## KUTIPAN
########
Tasawuf/Akhlak

Imam Al-Ghazali: Hakikat Cinta, Macamnya dan yang Berhak dicinta

Kam, 8 Juli 2021 | 09:00 WIB

Imam Al-Ghazali: Hakikat Cinta, Macamnya dan yang Berhak dicinta

Allah yang layak dicinta

Berbicara cinta, artinya berbicara sesuatu yang tidak akan pernah habis untuk dibahas. Bahkan, sejak zaman Nabi Adam ‘alaihissalâm sampai kelak hari kiamat datang, pembahasan tentang cinta tidak akan selesai. Setiap generasi mempunyai bahasan menarik dan pelik tentangnya. 

 

Islam sebagai agama paripurna, juga andil membahas topik ini. Islam mengatur tentang cara bercinta, dan siapa yang layak dicinta. Bahkan, tidak jarang kita temukan jargon, “Islam sebagai agama cinta.” Juga banyak manusia menemukan jati diri dan bangkit, bahkan menemukan bakat yang selamanya terpendam dalam dirinya karema cinta. Meskipun tidak sedikit pula dengan cinta orang justru kehilangan akal sehat dan melakukan berbagai kejahantan yang sangat tidak manusiawi atas nama cinta. 

 

Hujjatul Islâm Abu Hamid Muhammad bin Muhammad Al-Ghazali dalam kitab monumentalnya Ihyâ’ Ulûmiddîn menjelaskan satu bab khusus tentang cinta (mahabbah). Mulai dari dalil-dalil cinta, hakikat, sebab, dan siapa yang berhak mendapatkan cinta. 

 

Dalil-dalil Cinta

Dalam Al-Qur’an, banyak ayat yang berbicara cinta. Begitu pun dengan hadist Rasulullah shallallâhu ‘alaihi wasallam, bahkan keimanan paling sempurna adalah iman yang dilandasi cinta. Tanpa cinta, keimanan hanya sebatas nama tanpa makna. Allah berfirman:

 

وَالَّذِينَ آمَنُواْ أَشَدُّ حُبًّا لِلهِ

Artinya, “Adapun orang-orang yang beriman sangat besar cintanya kepada Allah.” (Al-Baqarah: 165)
########
## DATA SUMBER
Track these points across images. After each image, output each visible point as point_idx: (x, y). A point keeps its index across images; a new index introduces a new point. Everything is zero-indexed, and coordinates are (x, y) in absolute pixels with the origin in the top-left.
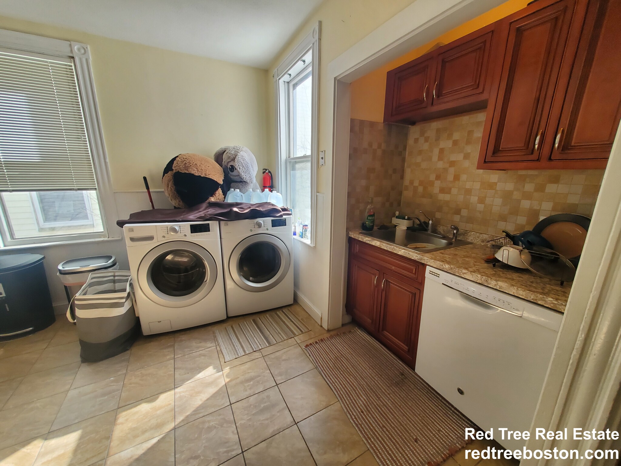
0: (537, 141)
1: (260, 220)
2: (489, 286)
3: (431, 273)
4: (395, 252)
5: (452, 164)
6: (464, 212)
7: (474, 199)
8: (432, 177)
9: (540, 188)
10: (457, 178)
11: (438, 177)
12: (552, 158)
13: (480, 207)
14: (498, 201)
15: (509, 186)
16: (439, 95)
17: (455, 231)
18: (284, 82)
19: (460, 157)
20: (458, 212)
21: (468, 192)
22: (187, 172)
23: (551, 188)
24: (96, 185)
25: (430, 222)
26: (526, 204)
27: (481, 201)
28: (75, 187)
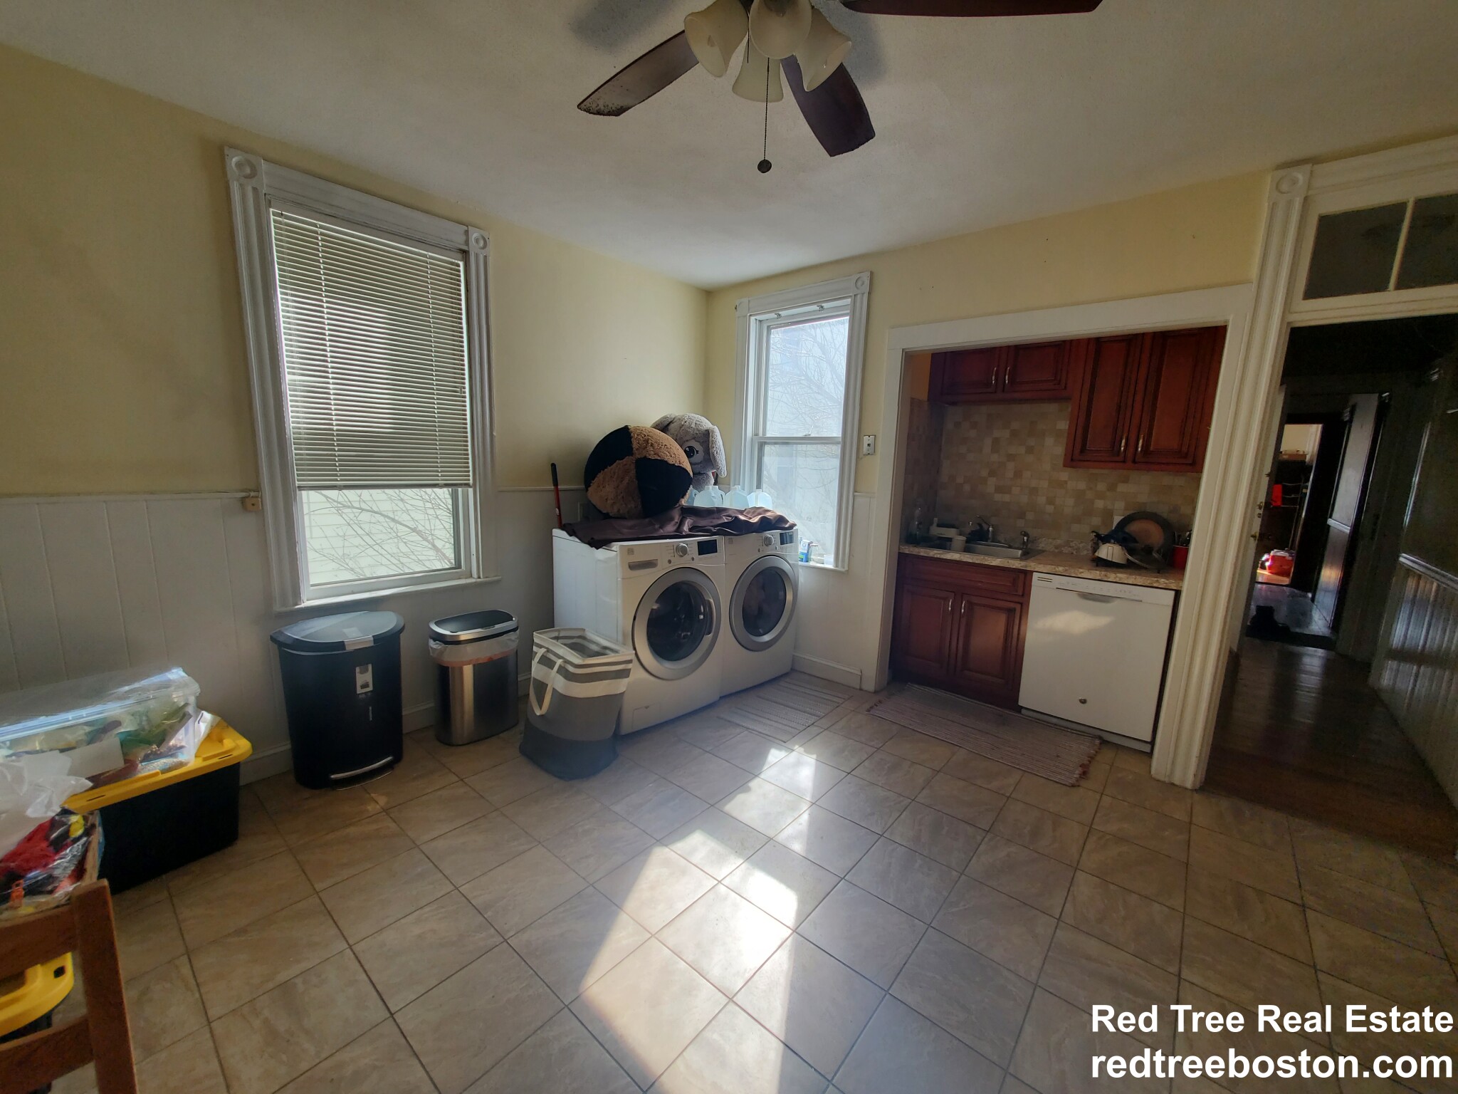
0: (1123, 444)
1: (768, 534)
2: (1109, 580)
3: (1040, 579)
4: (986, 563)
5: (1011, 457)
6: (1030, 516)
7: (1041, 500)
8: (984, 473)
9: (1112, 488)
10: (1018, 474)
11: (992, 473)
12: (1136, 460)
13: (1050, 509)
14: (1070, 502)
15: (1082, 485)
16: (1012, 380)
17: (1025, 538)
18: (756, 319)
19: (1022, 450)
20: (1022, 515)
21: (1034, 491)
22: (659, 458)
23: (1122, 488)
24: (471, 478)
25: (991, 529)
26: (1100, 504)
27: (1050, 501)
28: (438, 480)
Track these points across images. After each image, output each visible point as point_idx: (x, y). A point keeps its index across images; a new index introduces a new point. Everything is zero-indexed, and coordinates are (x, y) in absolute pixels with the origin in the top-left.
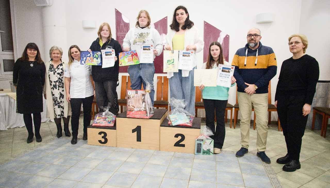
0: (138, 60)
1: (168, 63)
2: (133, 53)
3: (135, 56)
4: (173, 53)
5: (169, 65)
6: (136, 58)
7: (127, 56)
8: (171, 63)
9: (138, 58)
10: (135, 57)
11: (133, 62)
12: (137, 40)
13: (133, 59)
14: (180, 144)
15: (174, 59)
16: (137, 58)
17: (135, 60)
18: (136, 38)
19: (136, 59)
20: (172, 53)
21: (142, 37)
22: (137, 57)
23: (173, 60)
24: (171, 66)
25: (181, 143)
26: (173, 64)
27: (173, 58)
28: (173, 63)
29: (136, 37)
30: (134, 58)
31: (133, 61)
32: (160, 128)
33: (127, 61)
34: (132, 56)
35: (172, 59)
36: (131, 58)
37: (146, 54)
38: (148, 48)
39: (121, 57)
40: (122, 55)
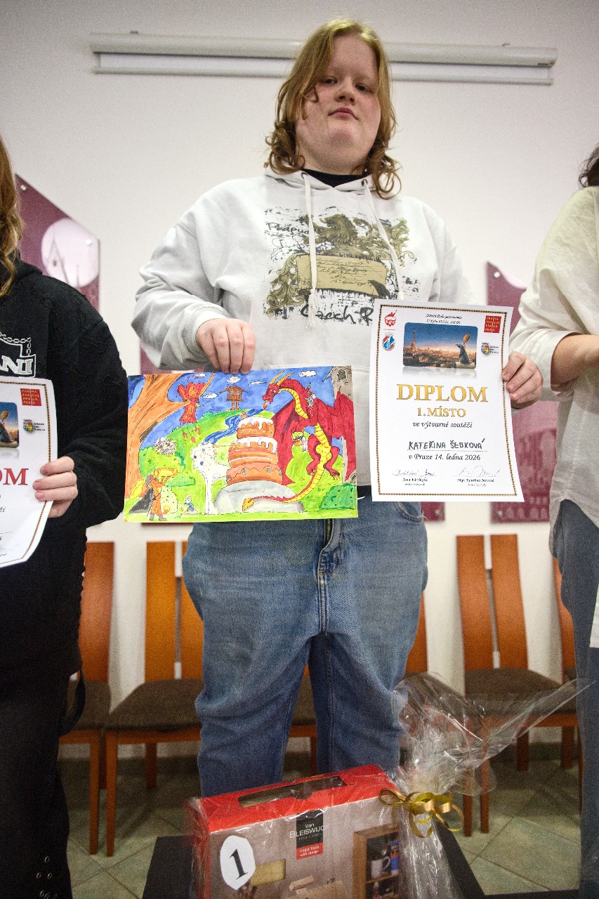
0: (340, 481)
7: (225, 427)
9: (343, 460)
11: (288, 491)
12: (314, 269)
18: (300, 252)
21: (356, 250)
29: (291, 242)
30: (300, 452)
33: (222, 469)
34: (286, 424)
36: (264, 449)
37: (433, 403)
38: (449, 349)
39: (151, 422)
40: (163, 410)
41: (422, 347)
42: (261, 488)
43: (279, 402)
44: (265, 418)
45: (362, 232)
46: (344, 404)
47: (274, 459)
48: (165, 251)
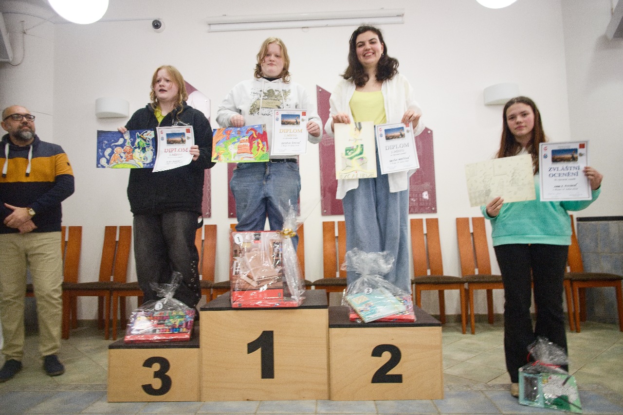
########
## TUGAS 1
Menurut kutipan tentang cinta menurut Al-Ghazali, dalam kitab apa Al-Ghazali menjelaskan satu bab khusus tentang cinta?
## TUGAS 2
Ulangi kata demi kata bagian kutipan tentang cinta menurut Al-Ghazali, mulai dari "Islam sebagai agama paripurna, juga" terus ke bawah sampai "atas nama cinta.".

## JAWABAN AKHIR 1
Dalam kitab Ihyâ’ Ulûmiddîn.

## JAWABAN AKHIR 2
Islam sebagai agama paripurna, juga andil membahas topik ini. Islam mengatur tentang cara bercinta, dan siapa yang layak dicinta. Bahkan, tidak jarang kita temukan jargon, “Islam sebagai agama cinta.” Juga banyak manusia menemukan jati diri dan bangkit, bahkan menemukan bakat yang selamanya terpendam dalam dirinya karema cinta. Meskipun tidak sedikit pula dengan cinta orang justru kehilangan akal sehat dan melakukan berbagai kejahantan yang sangat tidak manusiawi atas nama cinta.